WORK TO BE COMPLETED
The required result is one figure, the count of lines below with the string "down" in them.

Dataset entries
● ● ● ● ● ● ●

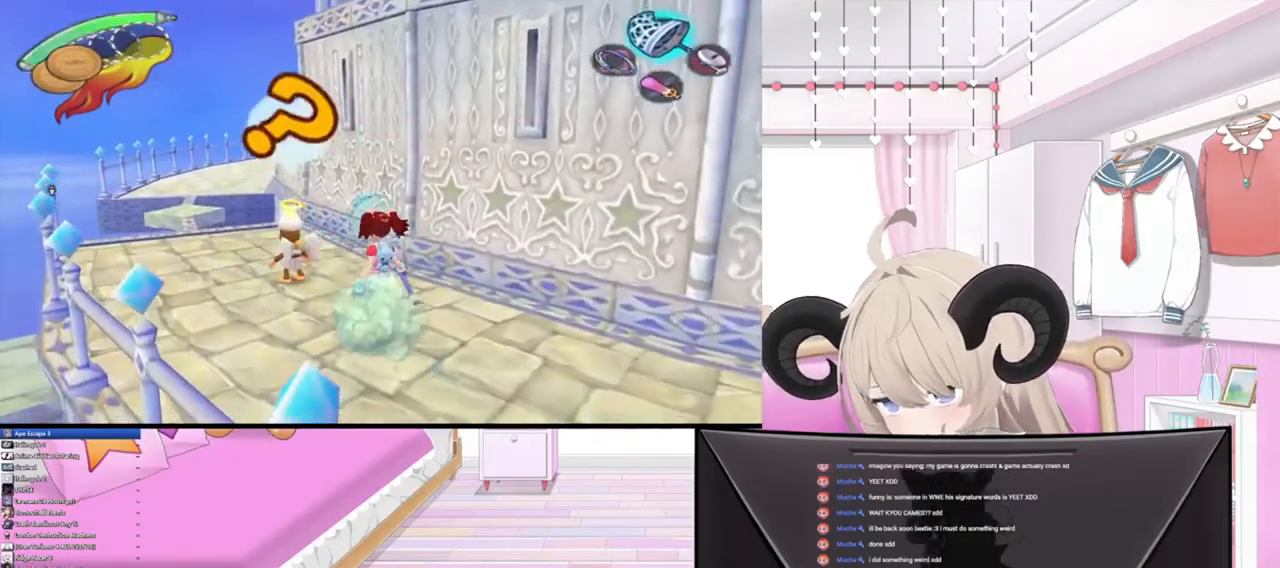
{"buttons": [], "left_stick": "up", "right_stick": "center", "events": [[100, "right_stick", "up-left"], [200, "right_stick", "center"]]}
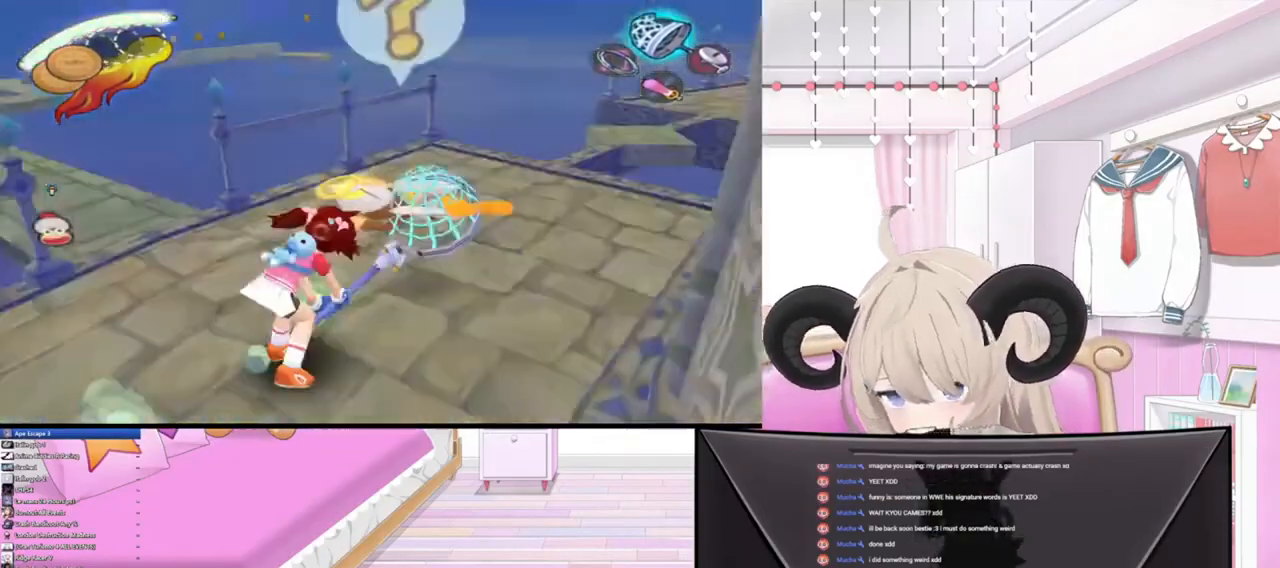
{"buttons": [], "left_stick": "up", "right_stick": "center", "events": []}
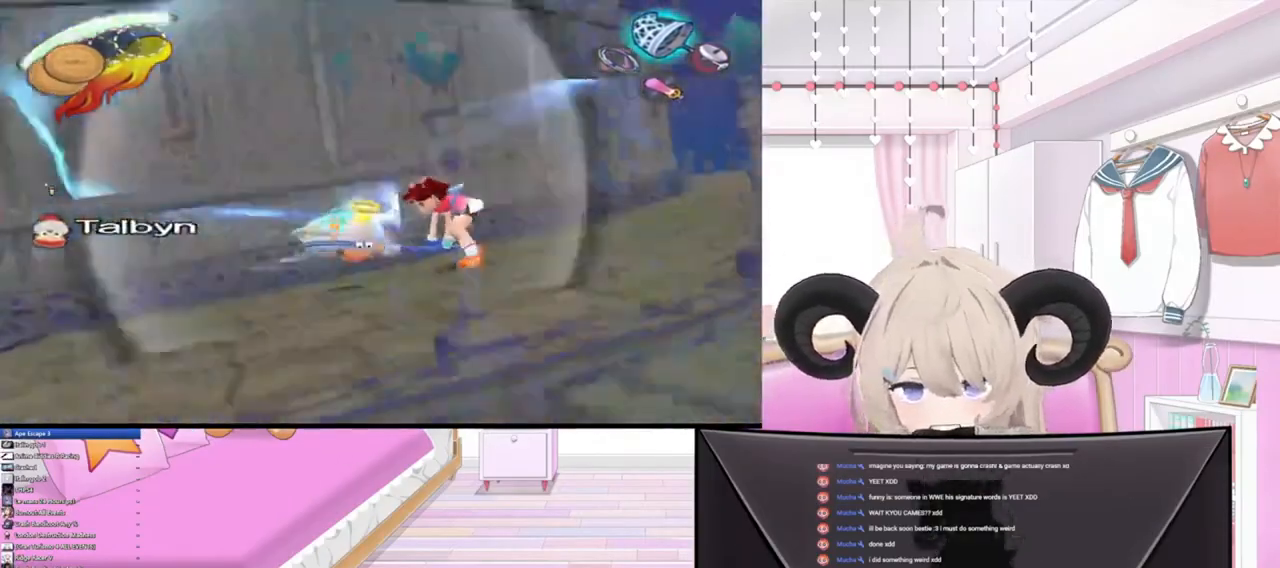
{"buttons": [], "left_stick": "up", "right_stick": "center", "events": [[67, "left_stick", "center"], [300, "left_stick", "up"]]}
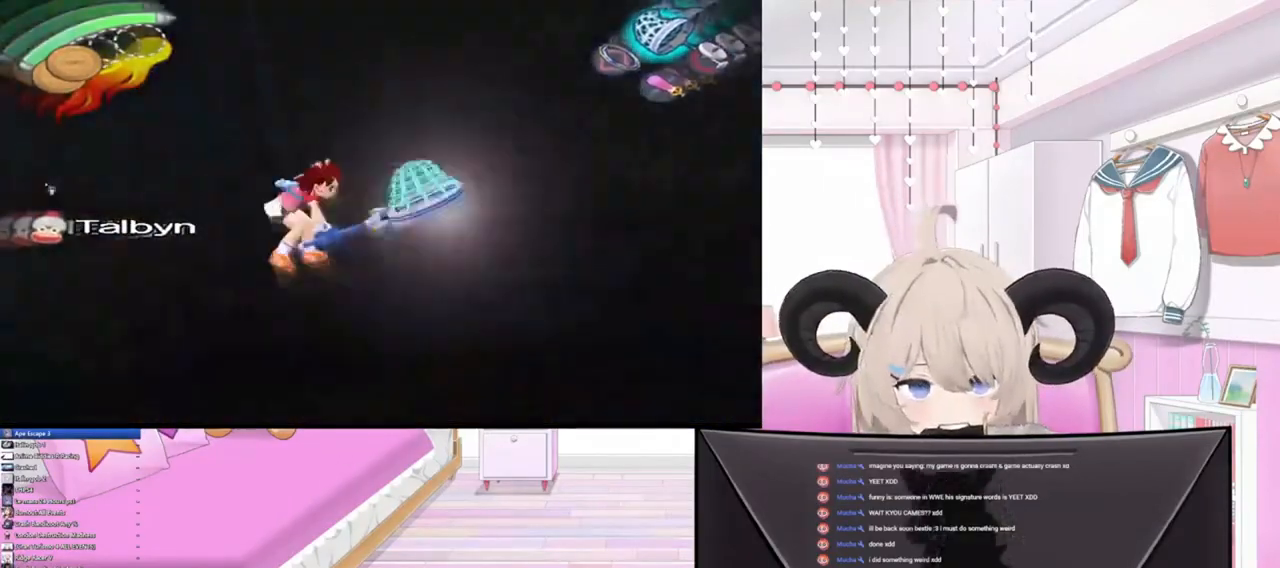
{"buttons": [], "left_stick": "center", "right_stick": "center", "events": [[67, "left_stick", "center"]]}
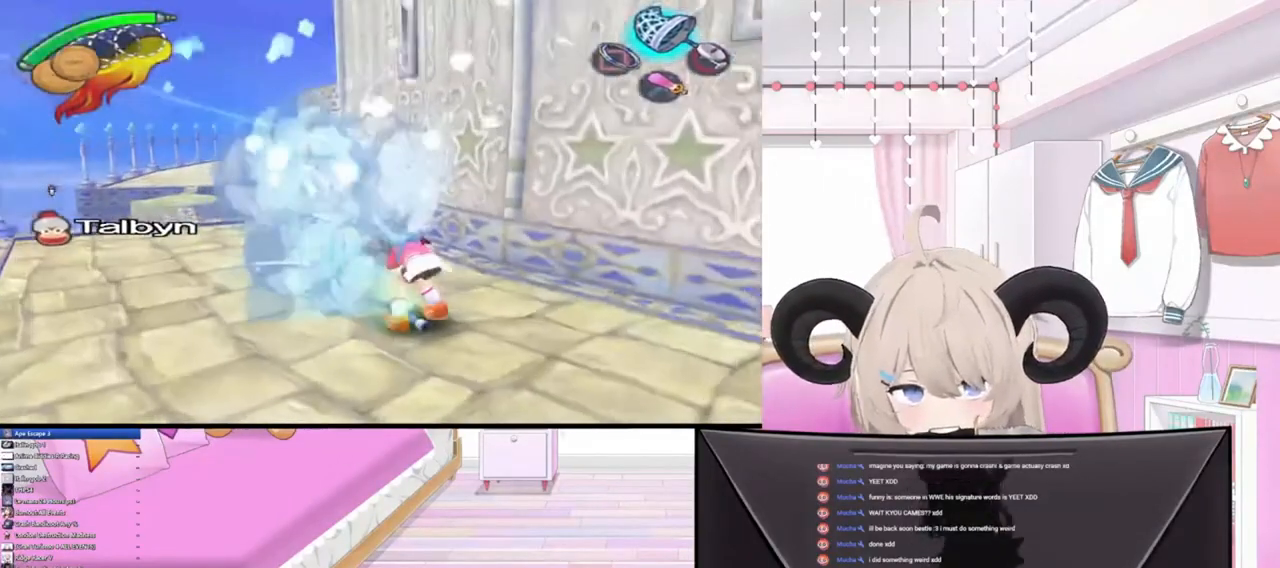
{"buttons": [], "left_stick": "center", "right_stick": "center", "events": []}
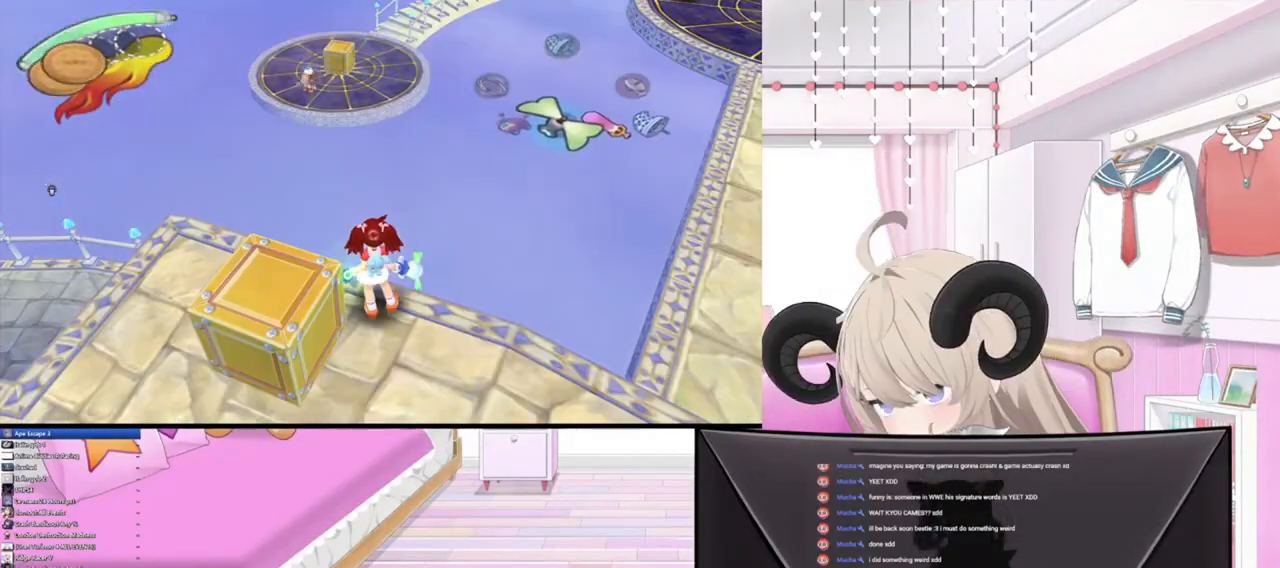
{"buttons": [], "left_stick": "down-right", "right_stick": "center", "events": [[467, "left_stick", "down-right"]]}
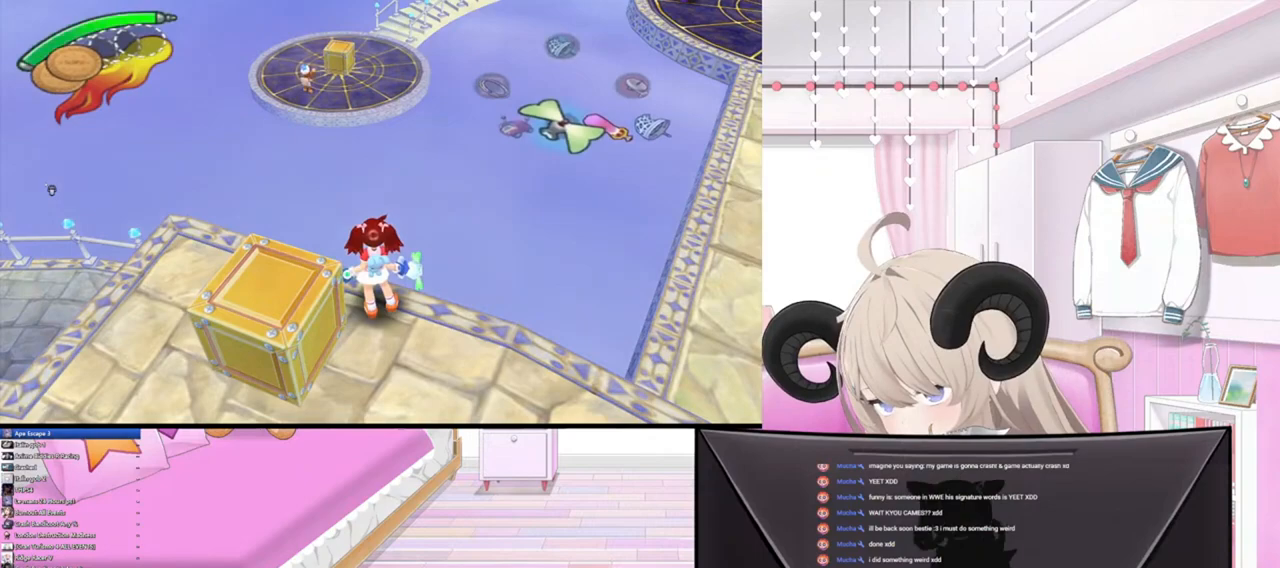
{"buttons": [], "left_stick": "up-right", "right_stick": "center", "events": [[367, "left_stick", "right"], [500, "left_stick", "up-right"]]}
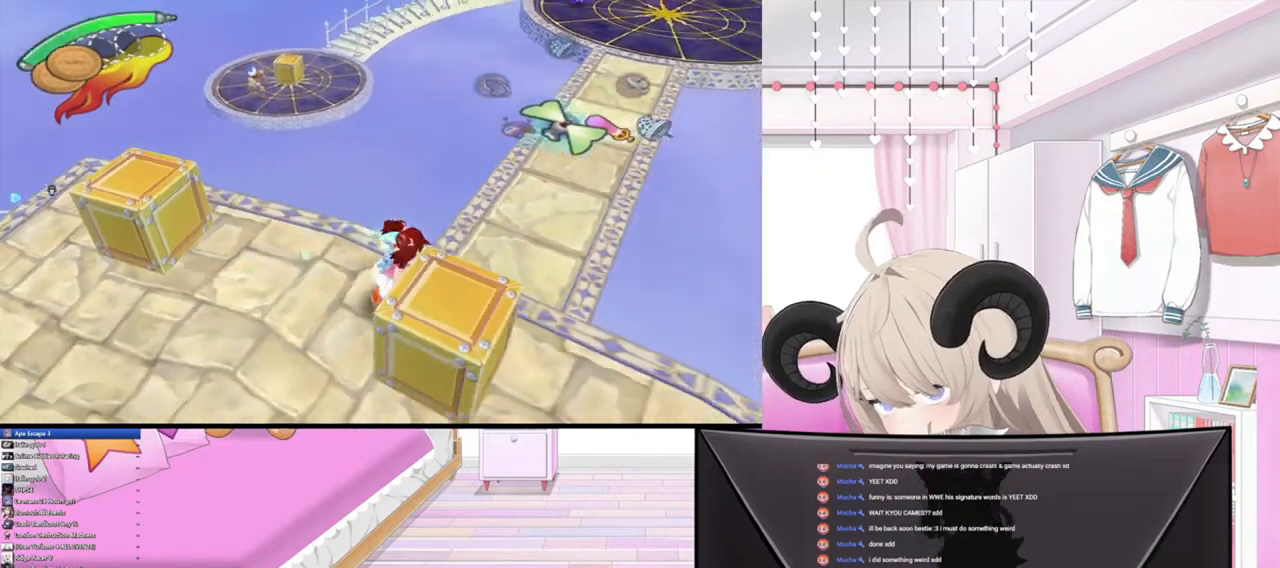
{"buttons": [], "left_stick": "up-right", "right_stick": "center", "events": []}
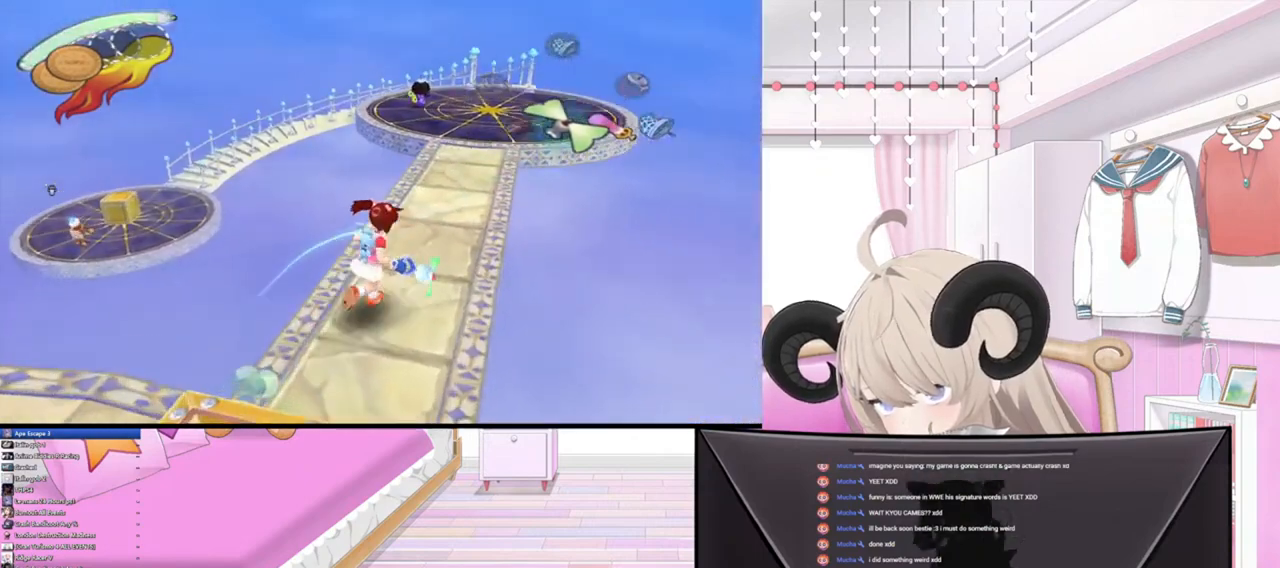
{"buttons": [], "left_stick": "up-right", "right_stick": "center", "events": [[133, "left_stick", "center"], [367, "left_stick", "up"], [433, "left_stick", "up-right"]]}
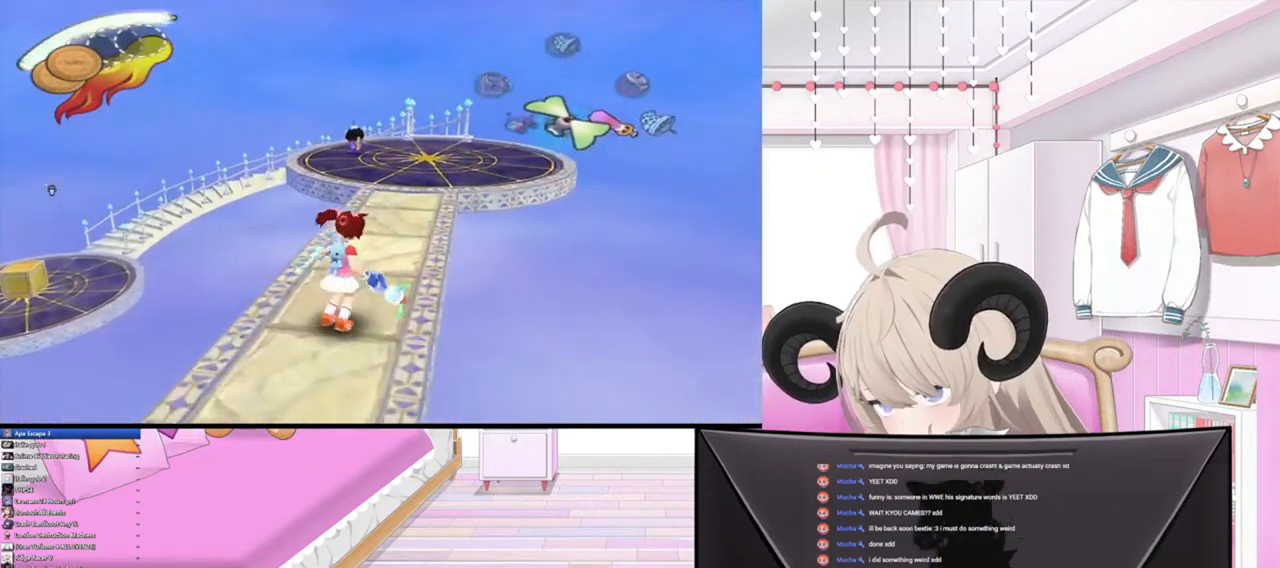
{"buttons": [], "left_stick": "up", "right_stick": "center", "events": [[333, "left_stick", "up"]]}
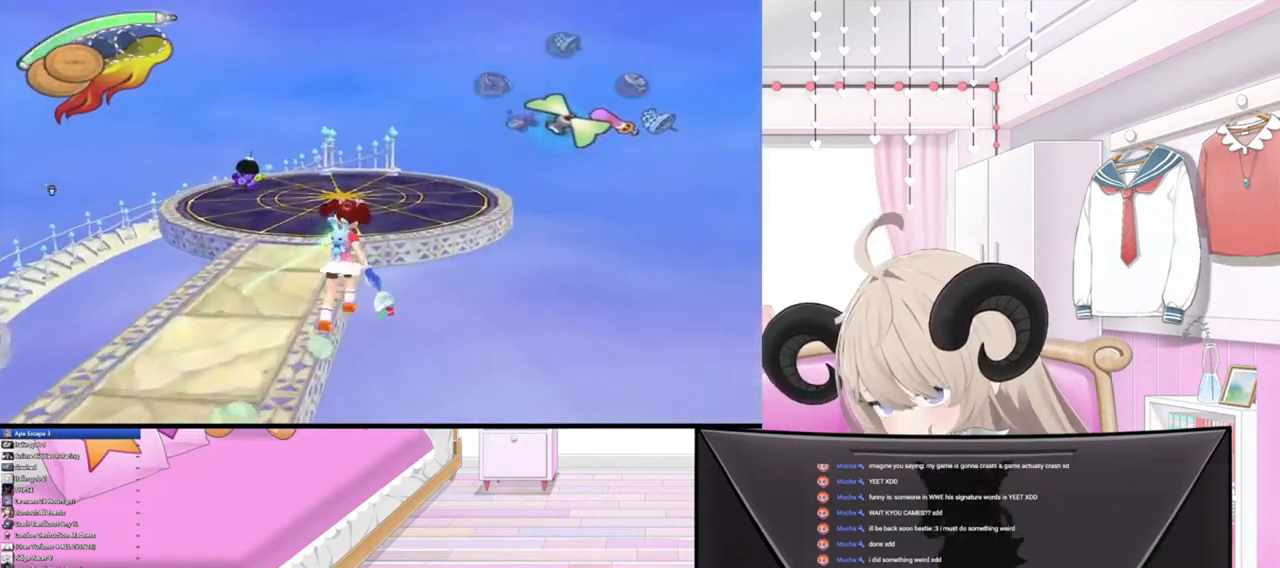
{"buttons": [], "left_stick": "left", "right_stick": "center", "events": [[333, "R2", "down"], [333, "left_stick", "up-left"], [467, "left_stick", "left"], [500, "R2", "up"]]}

● ● ● ● ● ● ●

PROBLEM SOLUTION
2